■ **WORK TO BE COMPLETED**
Retype all of the listing exactly, with no pictures.
---------- RECORDS PROVIDED
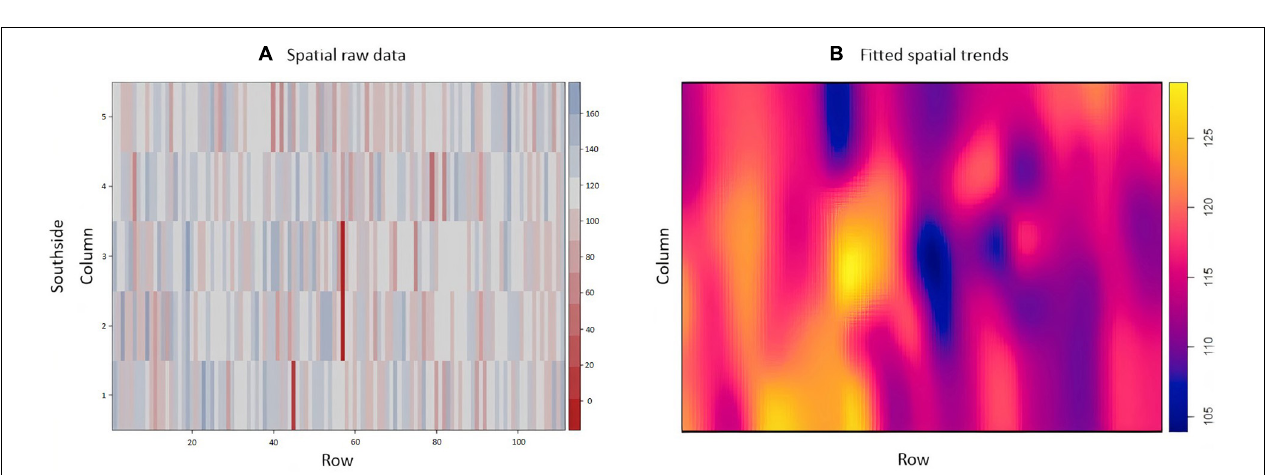
FIGURE 2 | Apparent electrical conductivity (ECa) map and overlap of the experimental plots on the ECa map with 11,722 reading points and the average values of the points of interest in the 0.375 m (A) and 0.75 m (B) layers, Experimental Area 1.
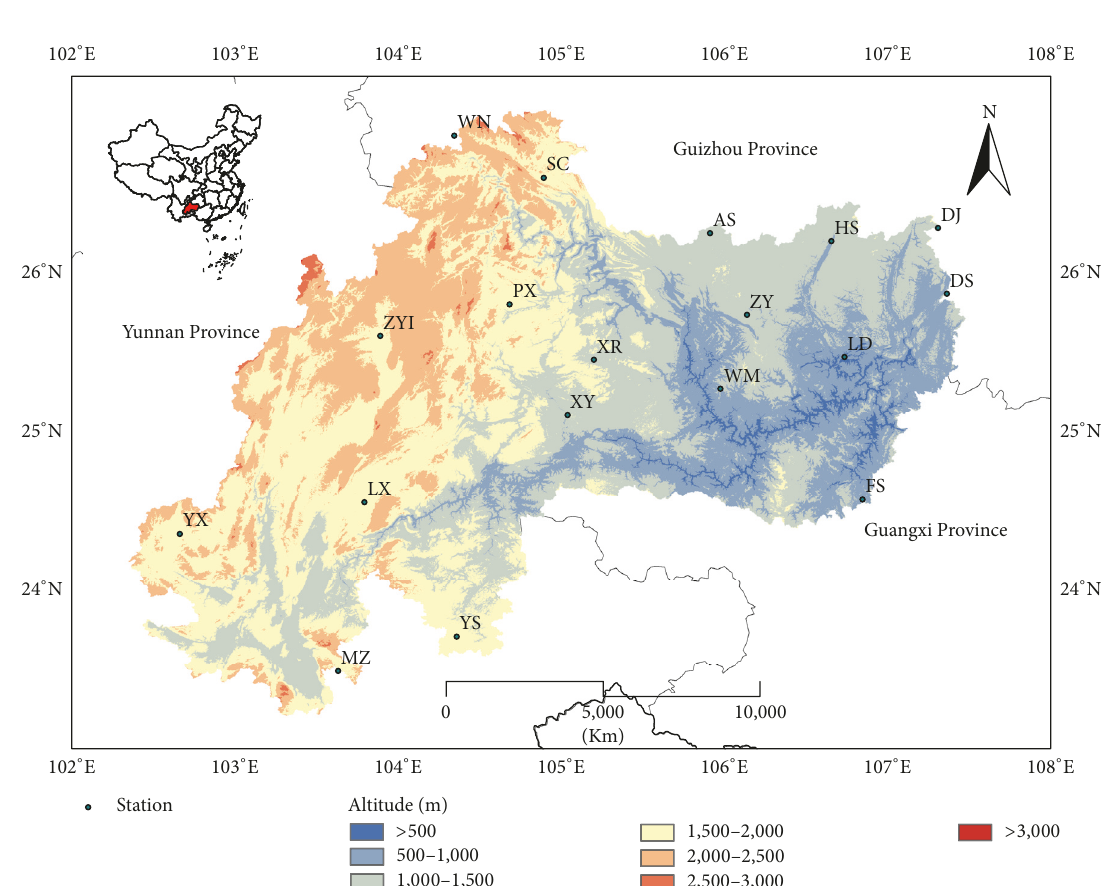
Figure 1: Locations of the 18 meteorological stations plotted on a digital elevation model of the upper reaches of the Hongshui River basin,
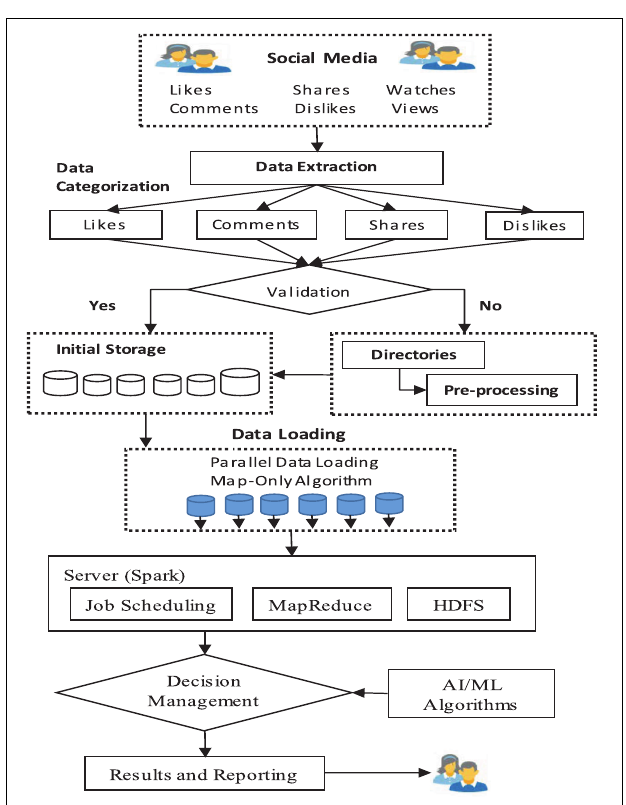
FIGURE 1 | Overview of the proposed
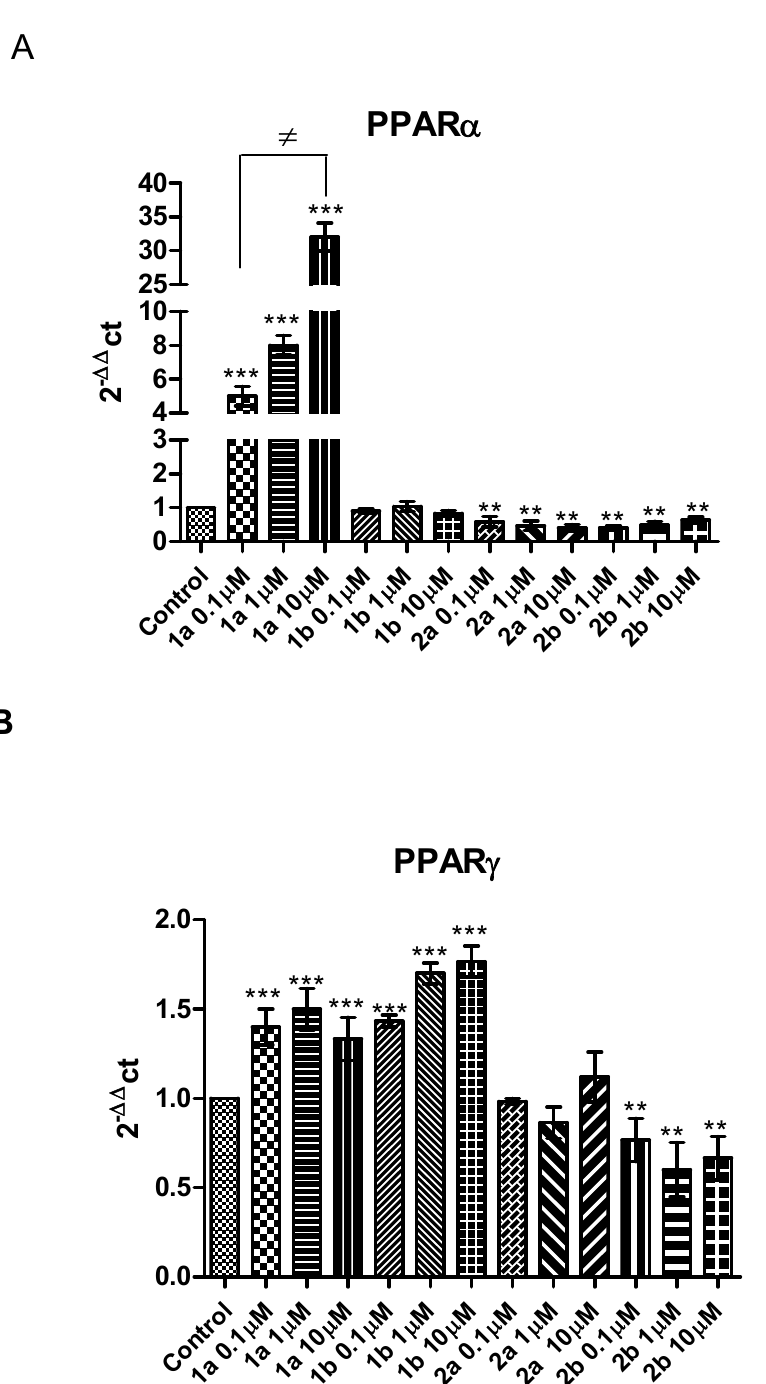
Figure 8. The effects of 1a-b and 2a-b (0.1–10 µ M), on PPAR γ ( A ) and PPAR α ( B ) gene expression in white adipocytes. Data are reported as means ± SEM. The results were analyzed by analysis of variance (ANOVA) followed by the Newman–Keuls post-hoc test. ANOVA, p < 0.0001; post- hoc ** p < 0.01, *** p < 0.001 vs. control group; (cid:54) = p < 0.05 vs. 1a (0.1–1 µ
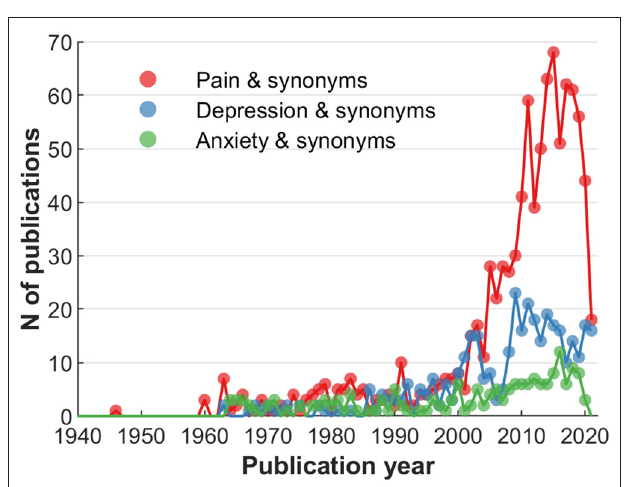
FIGURE 3 | Comparative frequency of articles by MeSH terms: Related to the investigated entity (e.g., clinical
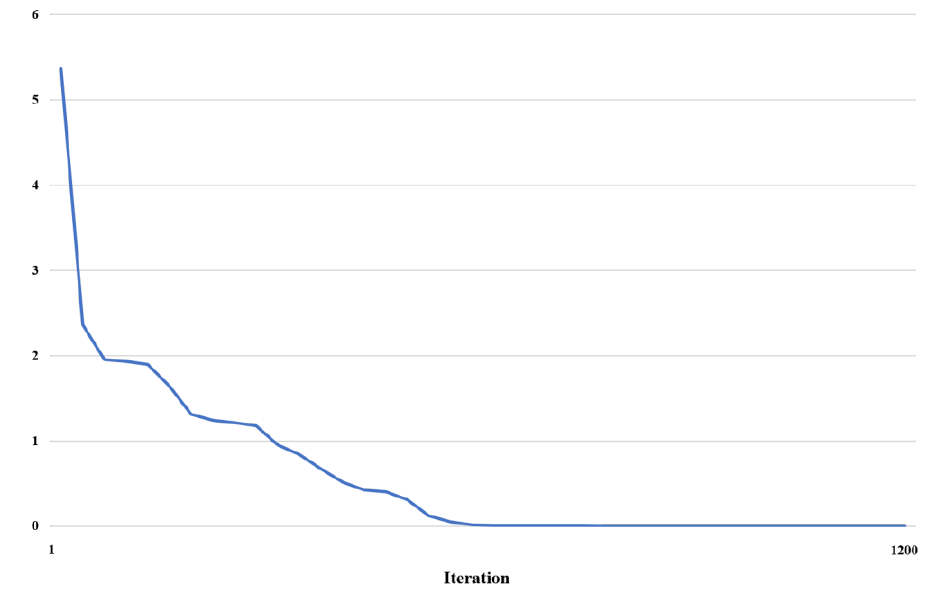
Figure 16. Losses by iteration.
--------------------
■ **ANSWER FOR THE TASK**
FIGURE 2 | Apparent electrical conductivity (ECa) map and overlap of the experimental plots on the ECa map with 11,722 reading points and the average values of the points of interest in the 0.375 m (A) and 0.75 m (B) layers, Experimental Area 1.
Figure 1: Locations of the 18 meteorological stations plotted on a digital elevation model of the upper reaches of the Hongshui River basin,
FIGURE 1 | Overview of the proposed
Figure 8. The effects of 1a-b and 2a-b (0.1–10 µ M), on PPAR γ ( A ) and PPAR α ( B ) gene expression in white adipocytes. Data are reported as means ± SEM. The results were analyzed by analysis of variance (ANOVA) followed by the Newman–Keuls post-hoc test. ANOVA, p < 0.0001; post- hoc ** p < 0.01, *** p < 0.001 vs. control group; (cid:54) = p < 0.05 vs. 1a (0.1–1 µ
FIGURE 3 | Comparative frequency of articles by MeSH terms: Related to the investigated entity (e.g., clinical
Figure 16. Losses by iteration.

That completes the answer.